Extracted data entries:
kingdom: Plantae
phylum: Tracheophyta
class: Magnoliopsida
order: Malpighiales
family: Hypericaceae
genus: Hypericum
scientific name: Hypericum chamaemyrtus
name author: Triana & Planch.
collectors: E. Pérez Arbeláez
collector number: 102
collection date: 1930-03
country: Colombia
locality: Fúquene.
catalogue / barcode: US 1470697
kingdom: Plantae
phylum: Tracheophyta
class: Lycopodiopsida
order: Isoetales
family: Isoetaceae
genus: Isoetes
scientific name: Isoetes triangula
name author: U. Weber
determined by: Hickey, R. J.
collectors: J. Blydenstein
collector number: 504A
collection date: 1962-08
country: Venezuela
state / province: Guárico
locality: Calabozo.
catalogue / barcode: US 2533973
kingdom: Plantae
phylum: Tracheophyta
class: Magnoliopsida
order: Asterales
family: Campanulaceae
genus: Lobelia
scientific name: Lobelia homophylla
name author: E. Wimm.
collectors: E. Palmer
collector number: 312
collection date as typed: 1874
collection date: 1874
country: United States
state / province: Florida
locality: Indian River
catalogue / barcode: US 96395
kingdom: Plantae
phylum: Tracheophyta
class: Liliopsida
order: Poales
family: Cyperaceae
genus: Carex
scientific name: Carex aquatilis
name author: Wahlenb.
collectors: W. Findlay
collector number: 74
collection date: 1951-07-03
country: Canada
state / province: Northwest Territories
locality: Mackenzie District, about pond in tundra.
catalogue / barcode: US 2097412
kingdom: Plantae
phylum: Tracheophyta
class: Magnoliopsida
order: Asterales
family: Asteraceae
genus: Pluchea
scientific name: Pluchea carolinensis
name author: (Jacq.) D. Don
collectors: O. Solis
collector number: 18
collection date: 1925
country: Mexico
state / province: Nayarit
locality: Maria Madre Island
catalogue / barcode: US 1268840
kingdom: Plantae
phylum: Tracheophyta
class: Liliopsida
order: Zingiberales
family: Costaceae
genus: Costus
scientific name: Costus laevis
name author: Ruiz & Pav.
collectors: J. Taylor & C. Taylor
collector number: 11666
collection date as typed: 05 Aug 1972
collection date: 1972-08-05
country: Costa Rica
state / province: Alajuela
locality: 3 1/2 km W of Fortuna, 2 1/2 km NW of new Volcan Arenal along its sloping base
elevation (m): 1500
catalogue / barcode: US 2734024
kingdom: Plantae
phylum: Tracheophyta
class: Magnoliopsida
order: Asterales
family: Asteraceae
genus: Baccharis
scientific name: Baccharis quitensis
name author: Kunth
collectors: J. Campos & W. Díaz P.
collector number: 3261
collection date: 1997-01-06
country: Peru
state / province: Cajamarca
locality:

* Task instructions
Turn every line of the records above, from the very beginning down to the line containing "collector number: 18", into a JSON list of strings, one string per line, with blank lines left out.

* Completed exercise
[
  "kingdom: Plantae",
  "phylum: Tracheophyta",
  "class: Magnoliopsida",
  "order: Malpighiales",
  "family: Hypericaceae",
  "genus: Hypericum",
  "scientific name: Hypericum chamaemyrtus",
  "name author: Triana & Planch.",
  "collectors: E. Pérez Arbeláez",
  "collector number: 102",
  "collection date: 1930-03",
  "country: Colombia",
  "locality: Fúquene.",
  "catalogue / barcode: US 1470697",
  "kingdom: Plantae",
  "phylum: Tracheophyta",
  "class: Lycopodiopsida",
  "order: Isoetales",
  "family: Isoetaceae",
  "genus: Isoetes",
  "scientific name: Isoetes triangula",
  "name author: U. Weber",
  "determined by: Hickey, R. J.",
  "collectors: J. Blydenstein",
  "collector number: 504A",
  "collection date: 1962-08",
  "country: Venezuela",
  "state / province: Guárico",
  "locality: Calabozo.",
  "catalogue / barcode: US 2533973",
  "kingdom: Plantae",
  "phylum: Tracheophyta",
  "class: Magnoliopsida",
  "order: Asterales",
  "family: Campanulaceae",
  "genus: Lobelia",
  "scientific name: Lobelia homophylla",
  "name author: E. Wimm.",
  "collectors: E. Palmer",
  "collector number: 312",
  "collection date as typed: 1874",
  "collection date: 1874",
  "country: United States",
  "state / province: Florida",
  "locality: Indian River",
  "catalogue / barcode: US 96395",
  "kingdom: Plantae",
  "phylum: Tracheophyta",
  "class: Liliopsida",
  "order: Poales",
  "family: Cyperaceae",
  "genus: Carex",
  "scientific name: Carex aquatilis",
  "name author: Wahlenb.",
  "collectors: W. Findlay",
  "collector number: 74",
  "collection date: 1951-07-03",
  "country: Canada",
  "state / province: Northwest Territories",
  "locality: Mackenzie District, about pond in tundra.",
  "catalogue / barcode: US 2097412",
  "kingdom: Plantae",
  "phylum: Tracheophyta",
  "class: Magnoliopsida",
  "order: Asterales",
  "family: Asteraceae",
  "genus: Pluchea",
  "scientific name: Pluchea carolinensis",
  "name author: (Jacq.) D. Don",
  "collectors: O. Solis",
  "collector number: 18"
]